* **掲載本文**
────────────────────────────────────────

ティーンエージャーの旅立ちという普遍的なテーマ
『CODA』という映画が輝いている理由にはもう一つの側面がある。若者たちが夢に向けて巣立っていく普遍的な姿が、実に力強く描かれているのだ。
映画は合唱クラブのコンサートで最高潮の盛り上がりを迎える。その主人公ルビーのデュエットのくだりで、へダー監督は巧妙な演出を仕掛けてみせた。我々観客を、美しい歌声を届けるルビーの側ではなく、耳の聞こえない両親の視点にしっかりと寄り添わせるのである。
しばし広がる”音のない世界”。周りには歌声に感極まってハンカチで目頭を押さえる者もいる。だが、美しく響きわたっているであろうその歌声を、ルビーの両親は直接耳にすることができない。これだけ長く一緒に暮らしてきた娘について、自分たちはなんでも知っているようで、しかし理解できていないところがあるのではないかーーそんな戸惑いや葛藤があふれ、両親は改めて彼女の素晴らしさを知りたいと心から願う。ずっと平行線だった両者の感情のベクトルは、この場面を機に急速に結びついていくわけだ。
『コーダ あいのうた』© 2020 VENDOME PICTURES LLC, PATHE FILMS
障がいの有無にかかわらず、ティーンエージャーの親ならば、こういった心境はきっと一度や二度、何らかの形で経験したことがあるに違いない。

────────────────────────────────────────

* **抽出データ**
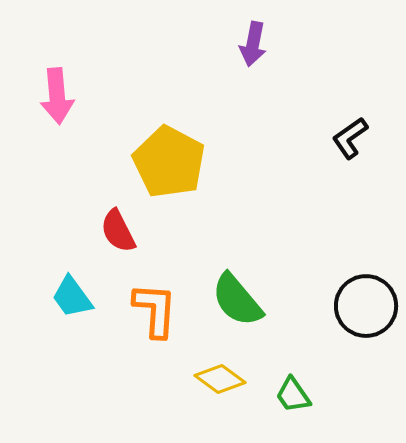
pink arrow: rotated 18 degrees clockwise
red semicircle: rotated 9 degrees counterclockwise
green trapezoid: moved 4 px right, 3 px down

────────────────────────────────────────

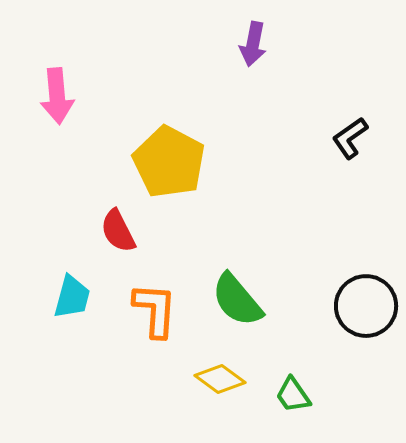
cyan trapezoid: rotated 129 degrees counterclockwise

────────────────────────────────────────

* **作業要件**
A. 『CODA』についての文章のうち、「ティーンエージャーの旅立ちという普遍的なテーマ」から「かりと寄り添わせるのである。」までの範囲（末尾を含む）を、「合唱クラブ」を「コーラス部」に置き換えて書き直してください。
B. 『CODA』についての文章の続きを、最後の文の次から書いてください。
各行は『CODA』についての文章とは別個の資料です。

* **課題別回答**
A.
ティーンエージャーの旅立ちという普遍的なテーマ
『CODA』という映画が輝いている理由にはもう一つの側面がある。若者たちが夢に向けて巣立っていく普遍的な姿が、実に力強く描かれているのだ。
映画はコーラス部のコンサートで最高潮の盛り上がりを迎える。その主人公ルビーのデュエットのくだりで、へダー監督は巧妙な演出を仕掛けてみせた。我々観客を、美しい歌声を届けるルビーの側ではなく、耳の聞こえない両親の視点にしっかりと寄り添わせるのである。

B.
そして何よりも素敵なのは、コンサート場面では"無音"として表現されたルビーの歌声が、クライマックスでは耳の聞こえない家族がしっかりと受け止められる特別な手法で、美しく愛情たっぷりに奏でられる点である。
ここでふと思い出すのはタイトルの意味だ。”CODA”には「Child of Deaf Adults (聴覚障害の親を持つ子供)」の他に、音楽用語として「楽曲や楽章の終わりに、高揚や重みなどをもたらすため設けられた”締めくくり”の部分」といった意味もある。
愛する家族のために特別に捧げられたクライマックス・シーンは、まさにこの「締めくくり」にふさわしい。まるで旅立ちの儀式を見ているかのような感動がそこにはあふれ、映画が終わってもずっと我々の心を清々しい余韻で満たし続けてくれるのである。
参考記事:
1977年、長崎出身。3歳の頃、父親と『スーパーマンII』を観たのをきっかけに映画の魅力に取り憑かれる。明治大学を卒業後、映画放送専門チャンネル勤務を経て、映画ライターへ転身。現在、映画.com、EYESCREAM、リアルサウンド映画部などで執筆する他、マスコミ用プレスや劇場用プログラムへの寄稿も行っている。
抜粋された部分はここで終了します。